Swords are short, stabbing weapons rather than long slashing blades, and the series remembers that formations matter more than individual heroics.
It is not refined, but that is partly the point.
Swordplay highlights
Emphasis on terrain and ambush
Roman gladius use in formation
Brutal close-quarter fighting
Marco Polo

This series never quite got the credit it deserved, largely because it arrived before audiences were ready to forgive ambitious historical drama for narrative missteps. From a weapons perspective, it remains fascinating.
You see sabres, straight swords, polearms, and battlefield tactics shaped by steppe warfare rather than European traditions. Swordplay is often secondary to archery and cavalry, which feels honest.
It is not perfect, but in 2026 it feels refreshingly different from endless shield-and-sword European settings.
Swordplay highlights
Cultural variety in arms and fighting styles
Curved blades used from horseback
Mixed weapon combat rather than sword-only fights
Heirs to the Land
A quieter inclusion, but an important one. Set in medieval Spain, this series focuses more on social tension than battlefield spectacle, yet when swords appear, they feel grounded.
Street violence, ambushes, and restrained duels dominate. Armour is limited, movement is cautious, and blades are drawn reluctantly rather than theatrically.
It is a reminder that most historical swordplay happened away from banners and speeches.
Blue Eye Samurai
Animated, yes, but too good to ignore. This series treats swordsmanship with a seriousness many live-action dramas fail to reach.
Duels are brutal, tactical, and psychologically charged. The animation allows techniques, timing, and blade damage to be shown clearly without drifting into fantasy nonsense. Fatigue, injury, and consequence are central themes.
For sword enthusiasts, this is one of Netflix’s strongest offerings, regardless of medium.
Rise of Empires Ottoman
For context as much as combat
This is not a pure drama, but it earns a place here because it treats weapons seriously. Swordplay is brief but grounded, and the broader military context adds weight to every clash.

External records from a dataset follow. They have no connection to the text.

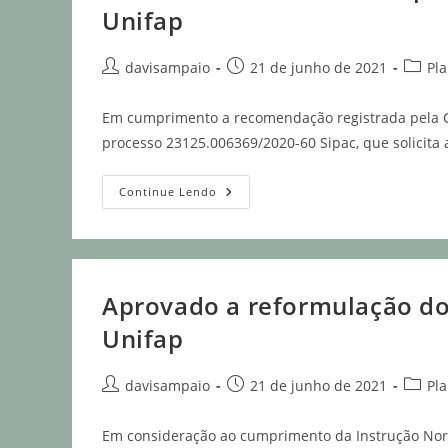
Unifap
davisampaio
21 de junho de 2021
Pl
Em cumprimento a recomendação registrada pela Co
processo 23125.006369/2020-60 Sipac, que solicita 
Continue Lendo
Aprovado a reformulação do 
Unifap
davisampaio
21 de junho de 2021
Pl
Em consideração ao cumprimento da Instrução Norm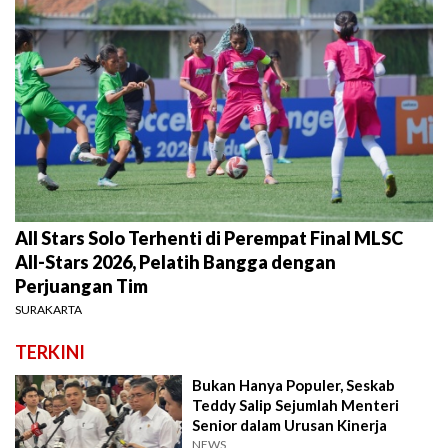
All Stars Solo Terhenti di Perempat Final MLSC
All-Stars 2026, Pelatih Bangga dengan
Perjuangan Tim
SURAKARTA
TERKINI
Bukan Hanya Populer, Seskab
Teddy Salip Sejumlah Menteri
Senior dalam Urusan Kinerja
NEWS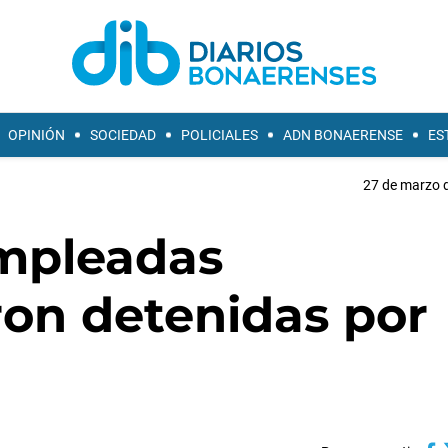
OPINIÓN
SOCIEDAD
POLICIALES
ADN BONAERENSE
ES
27 de marzo d
empleadas
ron detenidas por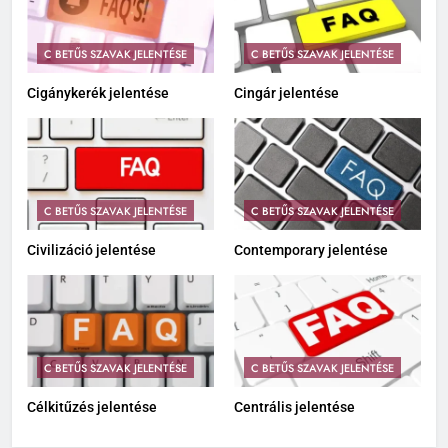
C BETŰS SZAVAK JELENTÉSE
C BETŰS SZAVAK JELENTÉSE
Cigánykerék jelentése
Cingár jelentése
C BETŰS SZAVAK JELENTÉSE
C BETŰS SZAVAK JELENTÉSE
Civilizáció jelentése
Contemporary jelentése
C BETŰS SZAVAK JELENTÉSE
C BETŰS SZAVAK JELENTÉSE
Célkitűzés jelentése
Centrális jelentése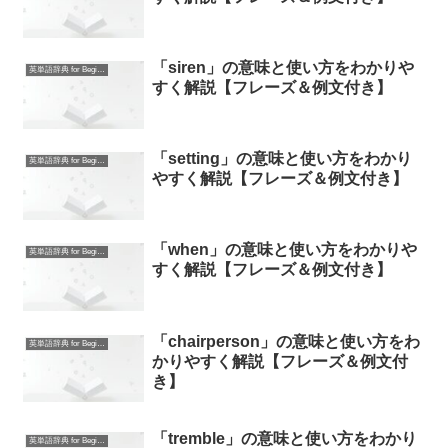
「siren」の意味と使い方をわかりや
英単語辞典 for Beginners
すく解説【フレーズ＆例文付き】
「setting」の意味と使い方をわかり
英単語辞典 for Beginners
やすく解説【フレーズ＆例文付き】
「when」の意味と使い方をわかりや
英単語辞典 for Beginners
すく解説【フレーズ＆例文付き】
「chairperson」の意味と使い方をわ
英単語辞典 for Beginners
かりやすく解説【フレーズ＆例文付
き】
「tremble」の意味と使い方をわかり
英単語辞典 for Beginners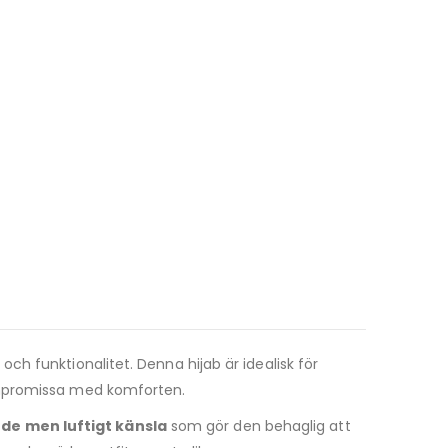
och funktionalitet. Denna hijab är idealisk för
kompromissa med komforten.
de men luftigt känsla
som gör den behaglig att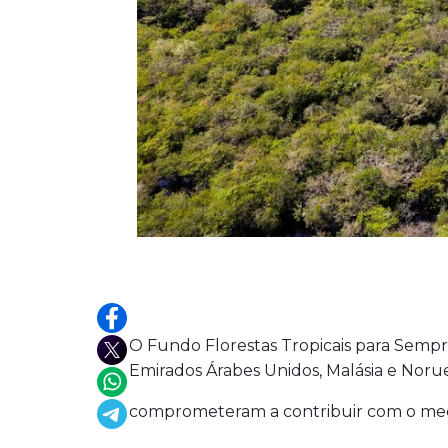
O Fundo Florestas Tropicais para Sempre
Emirados Árabes Unidos, Malásia e Norue
comprometeram a contribuir com o meca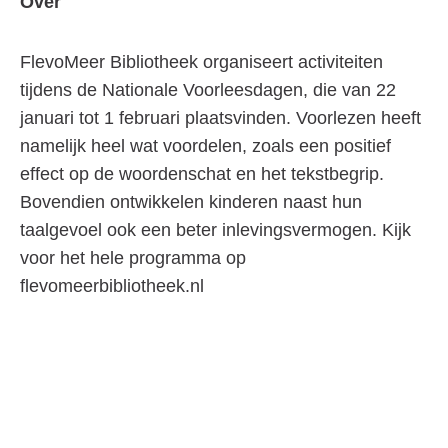
Over
FlevoMeer Bibliotheek organiseert activiteiten
tijdens de Nationale Voorleesdagen, die van 22
januari tot 1 februari plaatsvinden. Voorlezen heeft
namelijk heel wat voordelen, zoals een positief
effect op de woordenschat en het tekstbegrip.
Bovendien ontwikkelen kinderen naast hun
taalgevoel ook een beter inlevingsvermogen. Kijk
voor het hele programma op
flevomeerbibliotheek.nl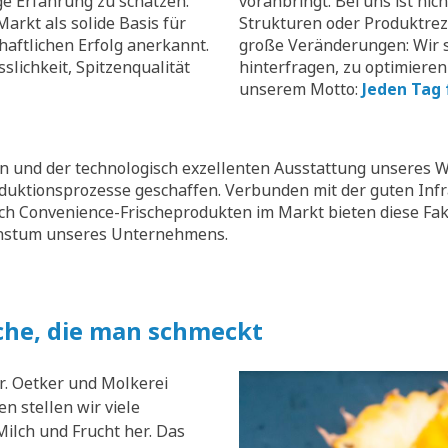
ge Erfahrung zu schätzen.
voranbringt. Bei uns ist nic
arkt als solide Basis für
Strukturen oder Produktrez
aftlichen Erfolg anerkannt.
große Veränderungen: Wir s
slichkeit, Spitzenqualität
hinterfragen, zu optimieren
unserem Motto:
Jeden Tag 
 und der technologisch exzellenten Ausstattung unseres W
oduktionsprozesse geschaffen. Verbunden mit der guten Inf
ch Convenience-Frischeprodukten im Markt bieten diese Fak
chstum unseres Unternehmens.
che, die man schmeckt
r. Oetker und Molkerei
n stellen wir viele
ilch und Frucht her. Das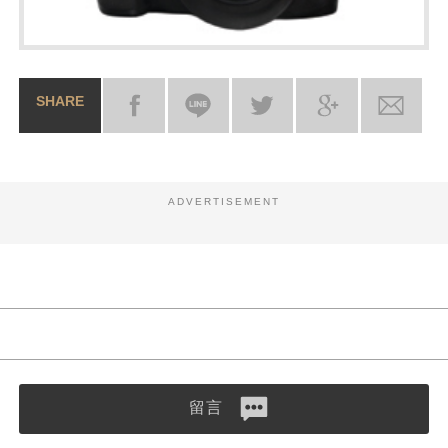
SHARE
ADVERTISEMENT
留言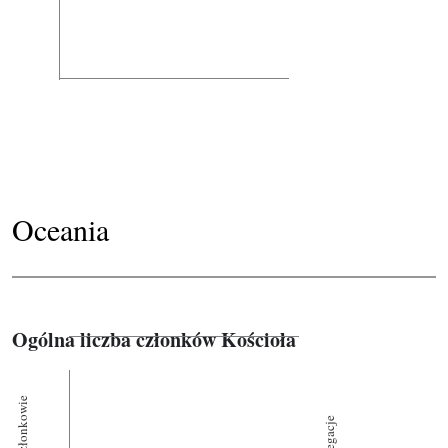
Oceania
Ogólna liczba członków Kościoła
Członkowie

Ottoman blades, European swords, and early firearms coexist, showing a world where swords are still deadly but no longer dominant.
In 2026, it works well as a companion watch rather than a standalone action fix.
Swordplay highlights
Short, decisive engagements
Transitional warfare between medieval and early modern
Heavy armour influencing fighting styles
What Netflix Gets Right About Swordplay in 2026
There is clear improvement. Less spinning. Fewer pointless flourishes. More respect for weight, fear, and fatigue. Shields have returned. Helmets appear more often, though still not often enough.
The remaining weakness is length. Too many duels run past the point where either fighter should reasonably be standing. Still, compared to five years ago, progress is obvious.
Where to Start if You Care About Swords
For grounded realism, The Last Kingdom and Kingdom remain the safest bets.
For knightly combat and armour, Knightfall offers something few others attempt.
For variety and global perspectives, Marco Polo and Blue Eye Samurai stand out.
Each of these series treats the sword as a product of culture and necessity, not just a prop for dramatic posing.